What is the Big Con to which Fountain refers? It is anti-government ideology, faith in the miracle of unimpeded markets:
40 years of well-funded, highly organized laissez-faire proselytizing and government-bashing have done a number on the American mind. The country got conned by a profound ideological shift, starting in the early 1970s as hardcore free-market, anti-government advocates launched a concerted effort to change the political landscape. 
"Got conned." To be fair--in the way that my argumentation has gone--these free-market, anti-government advocates were not con men in the empty-minded way that Donald Trump is. They were and are, after all, advocates who believe in something. Why they believe that, and why history shows the belief to be ill-founded, are other questions that Fountain addresses very well in his article--which seems to be essentially a book review of American Amnesia by Jacob Hacker and Paul Pierson. The book's subtitle pretty much sums things up: "How the war on government led us to forget what made America prosper."

Or, shall we say, "great"? The "conning" really comes into play when Everyman/woman, increasingly stressed by macroeconomic changes over which he/she has no control, turns in desperation to an empty suit like Donald Trump for an answer.  He is himself--with his celebrity status and his self-proclaimed great temperament--the answer, despite his absolute lack of public experience compounded by total ignorance of history and current affairs.

Such free-market advocates as Paul Ryan distrust him, as well they should, but at the same time they expect to be able to manage him. If he is elected, and if he is managed, here is how Fountain describes a continuing decline from a national prosperity established in part with a vigorous Federal government:
The New Deal goal of broadly shared prosperity has taken a beating the past 40 years, and the damage shows. By virtually every measure relative to other rich nations, the US has lost ground since the 1970s. We’re shorter (height is an excellent indicator of social conditions), we don’t live as long, more of our babies die before their first birthdays, wages and educational achievement have stagnated, and inequalities of wealth and opportunity are higher than at any time since the late 19th century. Mortality rates for middle-aged white Americans have actually risen the past 15 years, especially for non-college-educated whites. Maternal mortality rose 27% nationwide between 2000 and 2014. In Texas, the maternal mortality rate doubled between 2010 and 2014.

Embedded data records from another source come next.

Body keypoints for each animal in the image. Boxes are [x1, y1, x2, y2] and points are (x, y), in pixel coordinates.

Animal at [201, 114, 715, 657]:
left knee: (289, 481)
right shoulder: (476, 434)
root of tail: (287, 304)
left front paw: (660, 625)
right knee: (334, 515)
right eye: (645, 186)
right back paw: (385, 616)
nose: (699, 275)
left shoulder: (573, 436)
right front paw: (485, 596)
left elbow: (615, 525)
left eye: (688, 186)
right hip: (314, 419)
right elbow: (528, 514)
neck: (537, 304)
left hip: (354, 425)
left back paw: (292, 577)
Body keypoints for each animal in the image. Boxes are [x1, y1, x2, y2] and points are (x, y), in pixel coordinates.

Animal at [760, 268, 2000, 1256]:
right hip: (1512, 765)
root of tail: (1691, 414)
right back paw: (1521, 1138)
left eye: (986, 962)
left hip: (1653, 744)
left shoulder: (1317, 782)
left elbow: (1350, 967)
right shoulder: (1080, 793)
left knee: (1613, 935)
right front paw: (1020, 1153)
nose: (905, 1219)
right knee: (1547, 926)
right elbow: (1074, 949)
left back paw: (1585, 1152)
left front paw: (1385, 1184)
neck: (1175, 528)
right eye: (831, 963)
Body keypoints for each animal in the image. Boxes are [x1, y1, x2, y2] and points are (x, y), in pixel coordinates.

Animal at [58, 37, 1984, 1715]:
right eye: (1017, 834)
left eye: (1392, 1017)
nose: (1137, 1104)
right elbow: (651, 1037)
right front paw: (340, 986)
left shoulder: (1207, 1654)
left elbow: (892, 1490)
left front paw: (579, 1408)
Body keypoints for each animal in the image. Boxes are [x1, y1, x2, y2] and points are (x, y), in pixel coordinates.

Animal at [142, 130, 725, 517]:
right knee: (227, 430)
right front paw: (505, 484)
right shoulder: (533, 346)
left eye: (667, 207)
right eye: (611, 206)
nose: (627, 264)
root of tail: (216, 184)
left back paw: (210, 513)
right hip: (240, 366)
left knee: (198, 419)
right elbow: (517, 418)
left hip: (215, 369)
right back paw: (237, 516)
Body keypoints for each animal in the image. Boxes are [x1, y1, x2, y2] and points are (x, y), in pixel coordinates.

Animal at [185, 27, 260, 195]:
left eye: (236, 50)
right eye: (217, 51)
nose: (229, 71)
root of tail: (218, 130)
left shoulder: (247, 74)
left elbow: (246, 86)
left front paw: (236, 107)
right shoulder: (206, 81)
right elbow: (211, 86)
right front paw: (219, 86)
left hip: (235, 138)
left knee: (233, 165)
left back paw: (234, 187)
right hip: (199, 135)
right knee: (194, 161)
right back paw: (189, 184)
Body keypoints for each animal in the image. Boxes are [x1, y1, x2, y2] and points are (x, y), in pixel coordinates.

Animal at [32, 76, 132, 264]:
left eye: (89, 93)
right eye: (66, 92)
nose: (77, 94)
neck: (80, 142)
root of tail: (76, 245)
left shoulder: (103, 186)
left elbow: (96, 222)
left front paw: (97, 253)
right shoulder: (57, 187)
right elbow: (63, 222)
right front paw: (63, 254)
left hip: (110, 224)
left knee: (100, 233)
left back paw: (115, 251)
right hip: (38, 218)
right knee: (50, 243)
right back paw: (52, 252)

The very rich, of course, can buy what they need – healthcare, clean water, political clout. They have their walled compounds and private islands to retreat to. As for the rest of us – for instance, all the good citizens out there in rural Texas, Tea Party Texas, the hard country that was transformed by the New Deal – one tries to imagine how it might look in 70 or 80 years if current trends continue. Crumbling roads, jerry-rigged bridges, worn-out farms. A grudging, “market-based” energy grid. Clean water a rarity, and healthcare that’s hit and miss. Perineal tears, perhaps, are once again commonplace. A far-fetched scenario, surely, but no harder for us to imagine in 2016 than the lived reality of rural Texas 80 years ago.
What was it The Who sang? Won't get fooled again? Maybe not, but with Trump you're just getting conned. And what'll you do? Probably blame it on Eve.